Evergreens with needle-like foliage, called conifers , usually need pruning only to remove dead, damaged, or diseased limbs. You can also prune to keep their growth compact. Pruning methods vary depending on the conifer's branching habit.
Allow pyramid and column-shaped conifers to retain their natural shape by leaving their lower limbs intact. Instead of pruning, mulch around the tree to reduce mowing conflict.
Choose naturally slow growing dwarf conifers for small spaces. Many conifer trees species have dwarf varieties available.
Photography by Suzanne DeJohn/National Gardening Association.
Determine branching habit. Conifers with whorled branches, such as pine, spruce, and fir, have layers of branches around the trunk. Species with random branching, such as arborvitae, juniper, yew, and falsecypress, have limbs that occur all along the trunk.
Decide reason and season for pruning. Remove dead, damaged, or diseased limbs at any time of the year, regardless of branching habit, by cutting just outside the raised rings at the base of the limb. The branching habit matters most when pruning for compact growth, although both types should be pruned in spring before soft, new growth matures.
Pinch candles. Conifers have new shoots called "candles". To promote dense branching and shorter limbs, pinch candles before their needles lengthen and harden. On species with whorled branches, take care not to cut into older wood below the candle because these conifers have few or no dormant buds that can become new limbs.

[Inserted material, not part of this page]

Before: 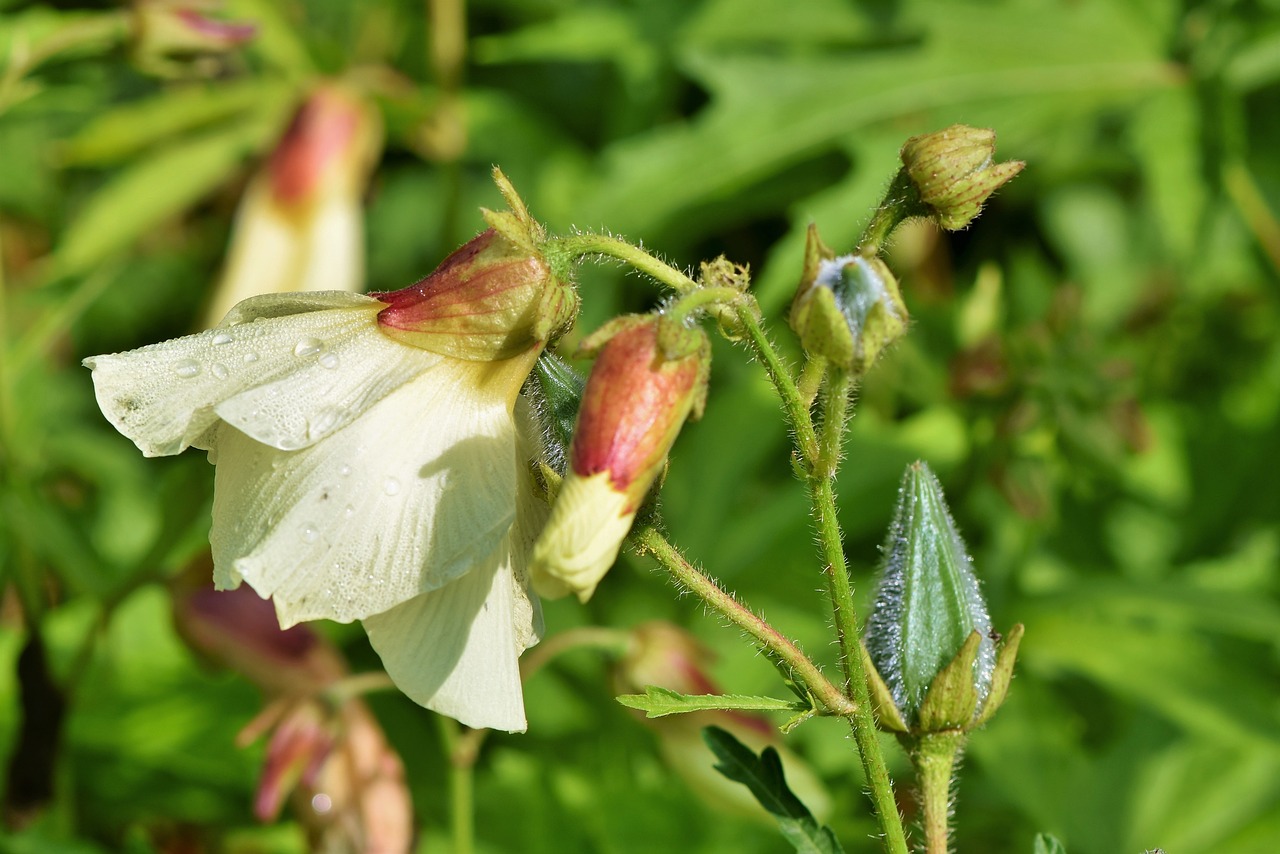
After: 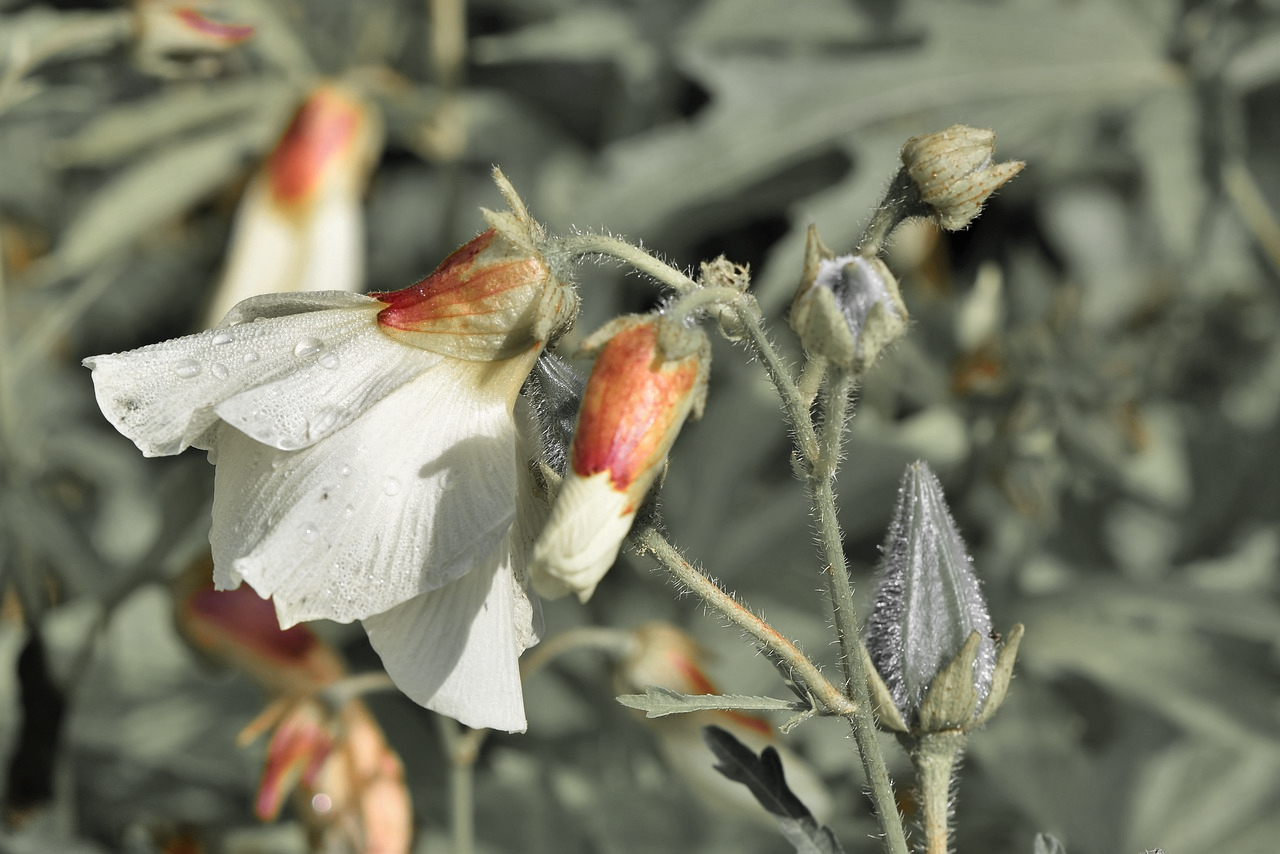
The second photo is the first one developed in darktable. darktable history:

Redirect growth. Conifers with random branching habits can sprout new limbs from older, foliage-bearing wood. Prune into this wood, if necessary, to make the conifer more compactly branched or to change the direction of the branch. To redirect growth, prune back to a side branch that is growing in a more desirable direction.
Maintain straight trunk. If two central shoots or leaders exist at the top of a pyramid-shaped conifer, remove one of them to maintain a straight, unforked trunk. If the central leader has died, create a new one by bending an uppermost limb into an upright position and securing it in place with stretchy fabric and a wooden splint. Remove ties when it can stand on its own.